The Philippine property market is set for a positive 2019 according to a number of real estate experts. The situation is far from ideal with rising interest rates and the continuing deflation of the peso, but the good outweighs the bad when everything is taken into consideration.
Driving the various sectors of the Philippine property market will be overseas investment and the country’s young population that shows healthy spending and consumption habits.
The China factor
Chinese activity in the Philippine property market continues to pick up. According to Santos Knight Frank CEO Rick Santos, Chinese investment in the country rose to more than USD 190 million from January to October 2018 and this trend is set to carry into 2019.
“I think it’s encouraging to have mainland Chinese investors in here. It’s been positive for the office leasing market, for developers and it’s been positive for residential developments,” Santos explained to ABS-CBN News in January.
He added that in order to mitigate some of the risks, the country has put safety measures in place and banks continue to be discerning when it comes to loan exposures and loan valuations.
Build, Build, Build supports Philippine property market
The impact of Build, Build, Build cannot be understated as the initiative has managed to positively influence every sector of the Philippine property market.
“The administration’s Build, Build, Build initiative supports the property sector as a whole as infrastructure projects provide accessibility to different developments in existing asset classes like office, residential, retail and hospitality,” Christophe Vicic, JLL Country Head, noted in a recent Philippine Daily Inquirer article.
And while South Luzon has already seen the benefits of Build, Build, Build firsthand, the North could be an area to keep an eye on moving forward. The government’s infrastructure push has carried into North Luzon and the Clark Freeport Zone. Vicic reports that investors are now looking towards Pampanga for future activity.
Bay Area on the up
Research from Colliers International found that the Bay Area overtook Ortigas Center as the third largest submarket in terms of condominium stock. Prices here have grown even more rapidly, rising 65 percent last year with significant demand coming from overseas buyers. The Bay Area is home to several noticeable developments, such as the Mall of Asia Complex, which makes it an easily recognizable place for many international property seekers.

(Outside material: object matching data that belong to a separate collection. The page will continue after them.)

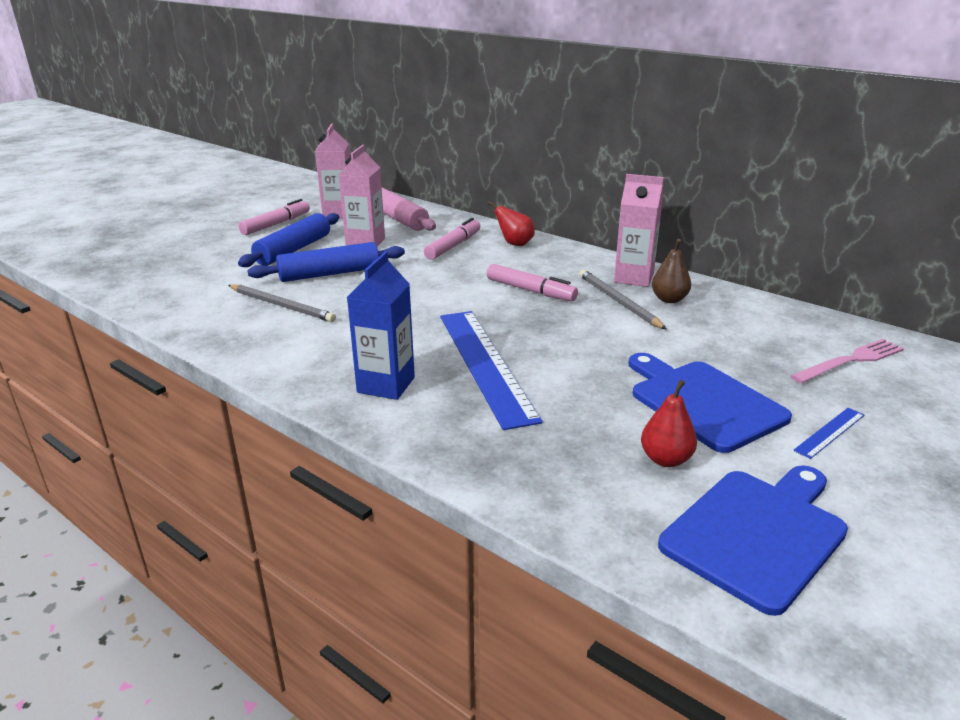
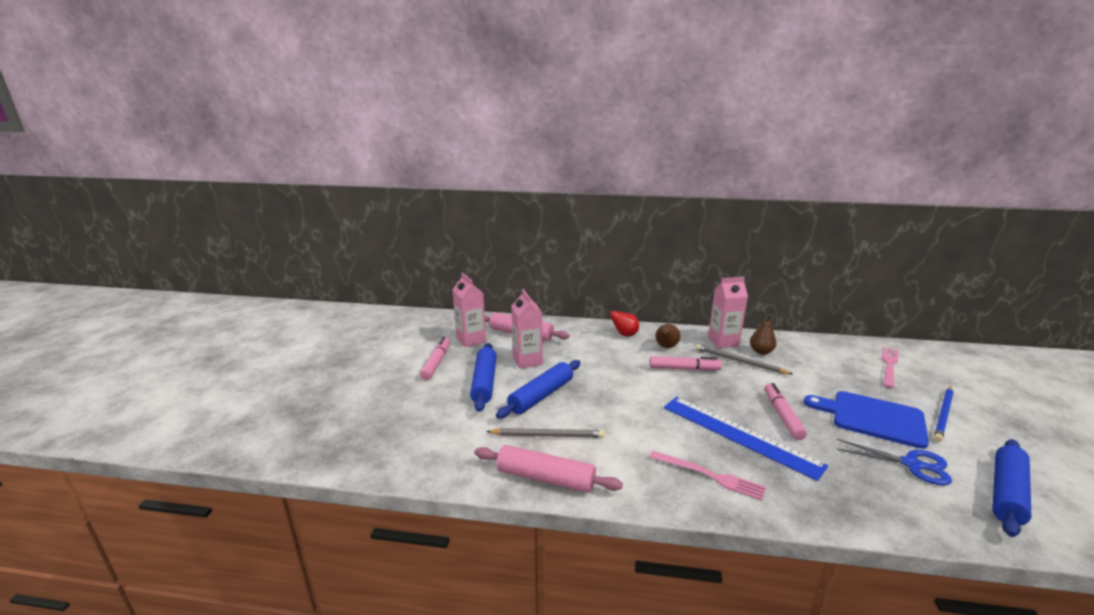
camera: 30 degrees left, 5 degrees down
(225, 335) = (546, 478): none -> pink rolling pin
(386, 385) = (709, 475): blue carton -> pink fork
(453, 246) = (589, 347): pink marker -> pink marker (782, 416)
(546, 266) = (666, 347): none -> brown pear
(666, 459) = (911, 464): red pear -> blue scissors
(757, 533) = (1007, 493): blue cutting board -> blue rolling pin
(830, 432) = (943, 415): blue ruler -> blue pencil

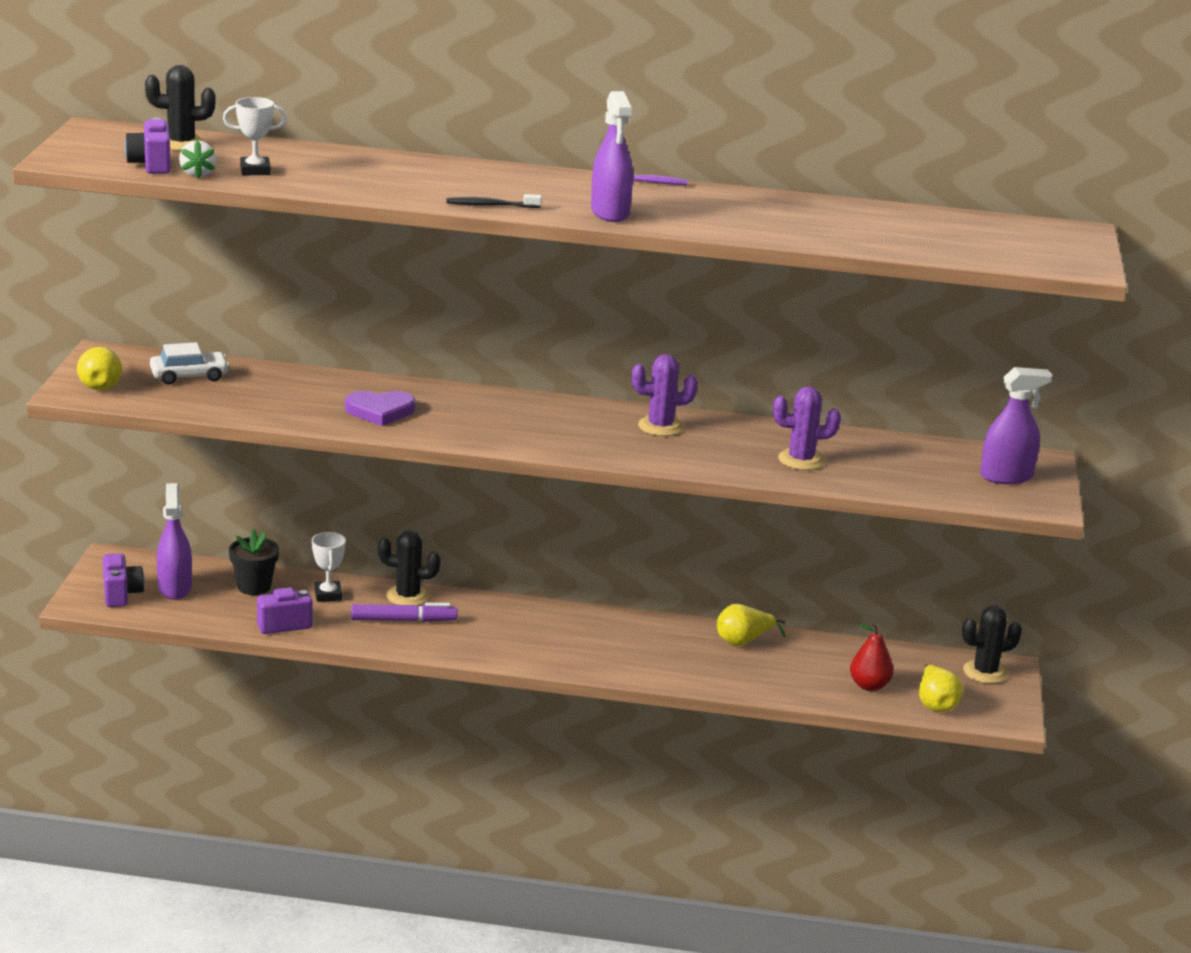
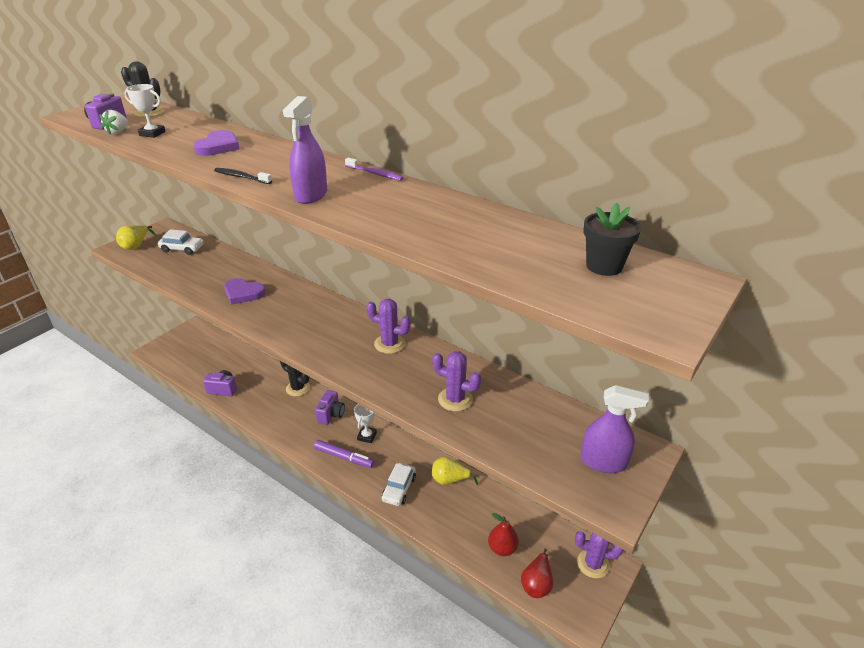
camera: 30 degrees right, 10 degrees up
(121, 594) = (174, 349): purple camera -> purple camera (331, 415)
(174, 588) = (200, 352): purple spray bottle -> none
(254, 587) = (234, 361): black flower pot -> black flower pot (604, 266)
(328, 595) = (262, 376): white trophy -> white trophy (367, 436)
(386, 175) = (218, 146): none -> purple heart
(403, 620) = (280, 404): purple marker -> purple marker (344, 457)
(684, 665) = (399, 488): none -> white car
(935, 704) = (536, 583): yellow pear -> red pear
(985, 672) = (593, 564): black cactus -> purple cactus

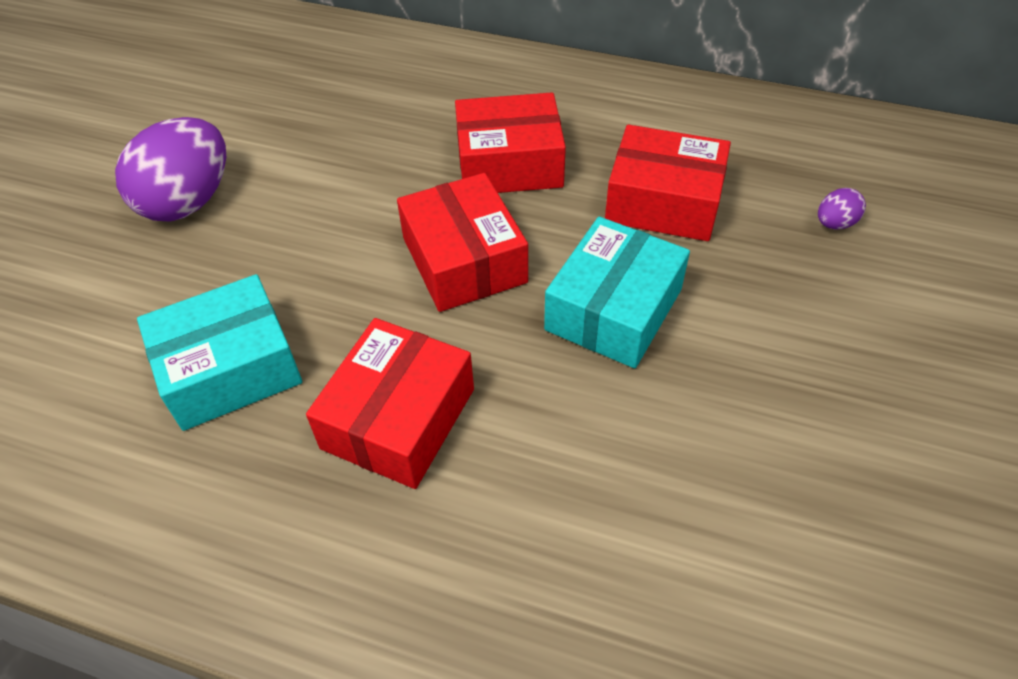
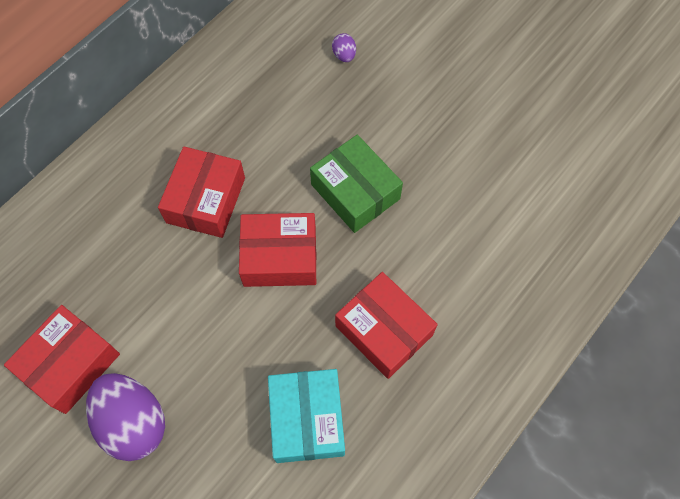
camera: 70 degrees left, 15 degrees up
(613, 309) = (355, 191): turquoise box -> green box
(663, 202) = (285, 129): red box -> red box (70, 364)

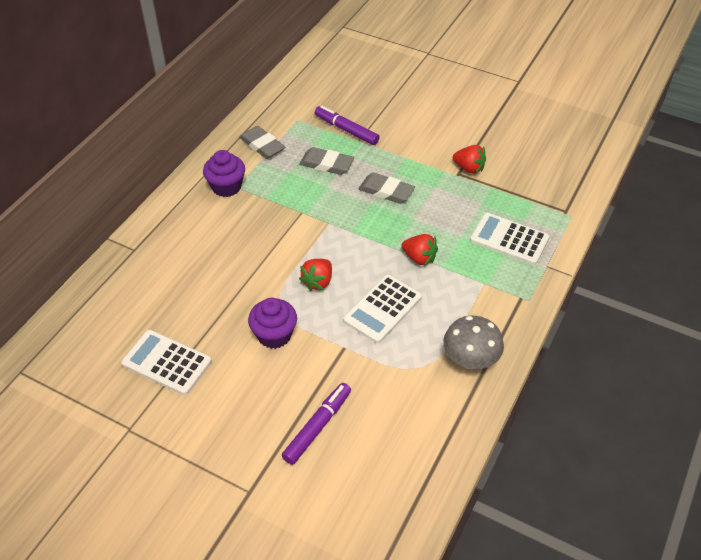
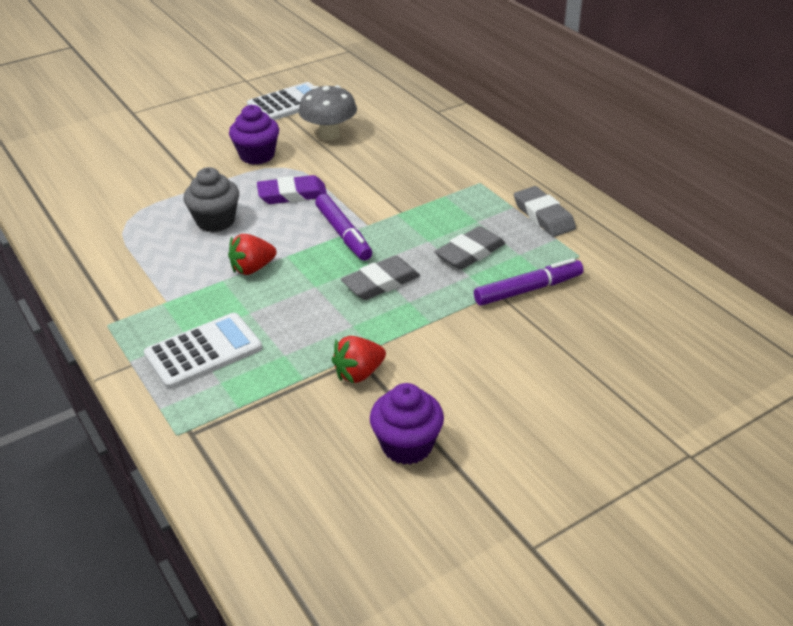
camera: 120 degrees right, 10 degrees down
(226, 187) = (486, 176): purple cupcake -> purple cupcake (407, 445)
(262, 145) = (543, 216): grey eraser -> grey eraser turned 75 degrees clockwise
(317, 426) = (143, 152): purple marker -> purple marker (343, 234)
(318, 282) = (292, 194): red strawberry -> purple eraser
(382, 309) = (215, 221): white calculator -> grey cupcake
(470, 360) = (95, 251): grey mushroom -> grey mushroom (329, 135)

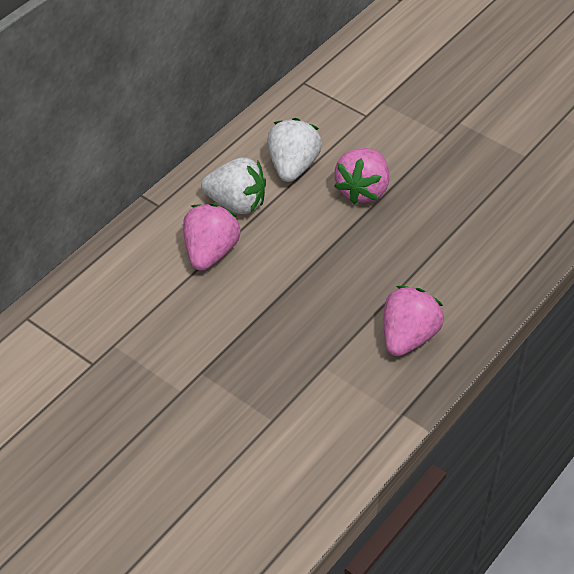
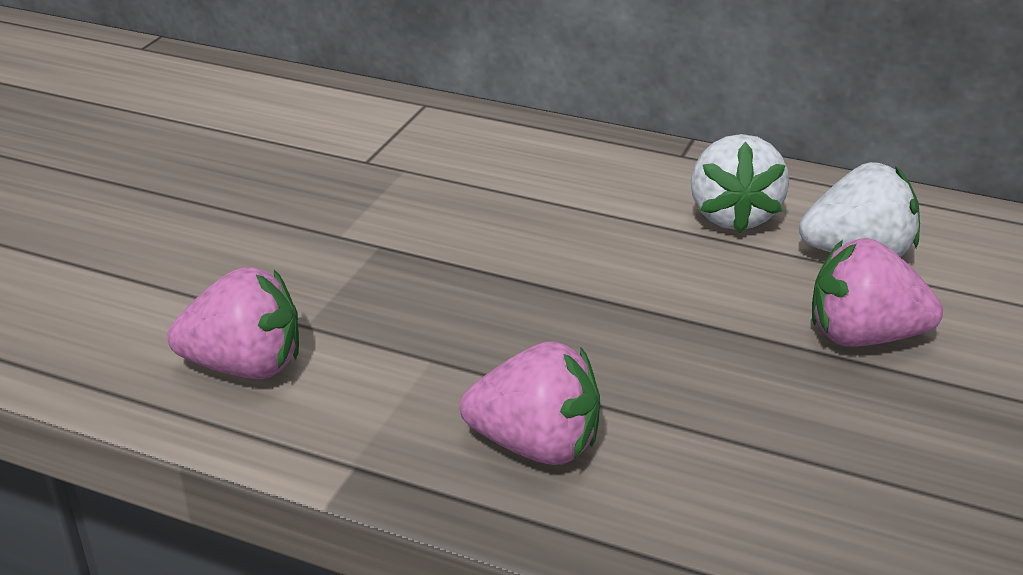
camera: 75 degrees right, 15 degrees down
(210, 252) = (616, 211): pink strawberry -> pink strawberry (245, 366)

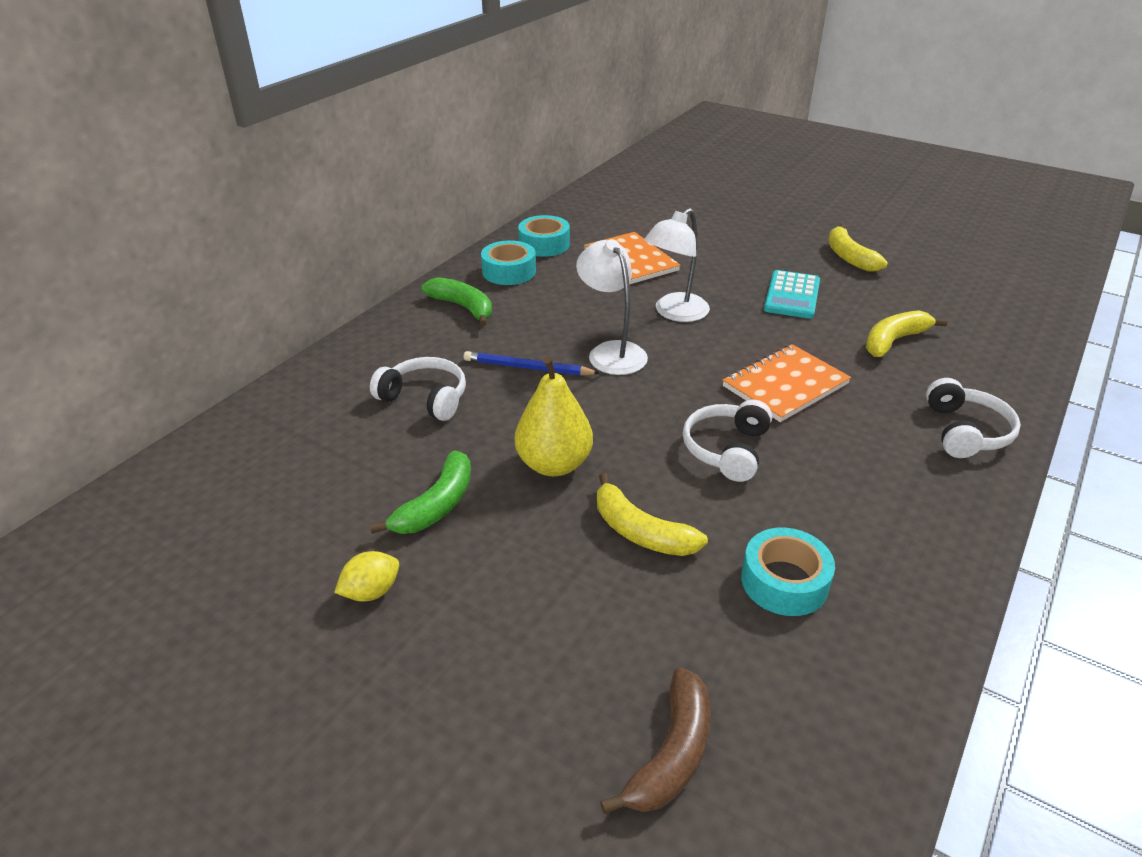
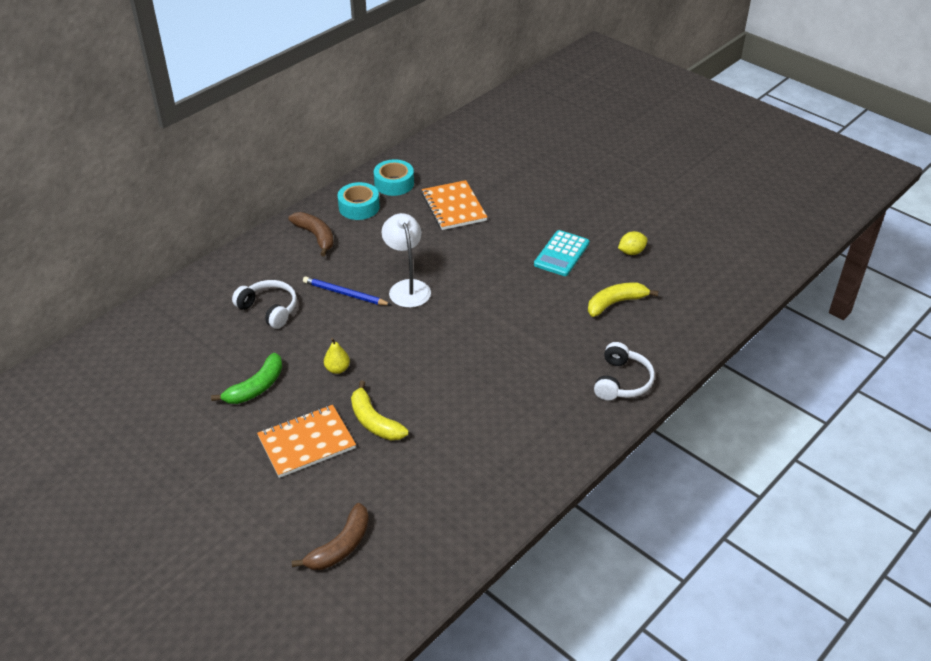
camera: 10 degrees right, 5 degrees up
(371, 592) = (205, 436): yellow lemon -> yellow lemon (631, 252)
(463, 307) = (316, 236): green banana -> brown banana
(554, 464) = (337, 369): yellow pear -> yellow pear, size x0.52
(674, 313) = (466, 259): white lamp -> none
(726, 449) = (453, 373): white headphones -> none
(784, 581) = (447, 464): turquoise tape -> none
(785, 385) = (517, 330): orange notebook -> orange notebook (306, 442)
(849, 257) = (626, 222): yellow banana -> none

BPO, flexible workspaces to drive office sector
Most property consultancies in the country believe office demand will keep up with new supply this year. BPO is likely to lead the charge once again in 2019 and office sector could also be boosted by an increase in demand from knowledge process outsourcing. Meanwhile, Colliers International predicts that Metro Manila’s flexible workspace stock will grow by 10 percent annually between 2019 and 2021.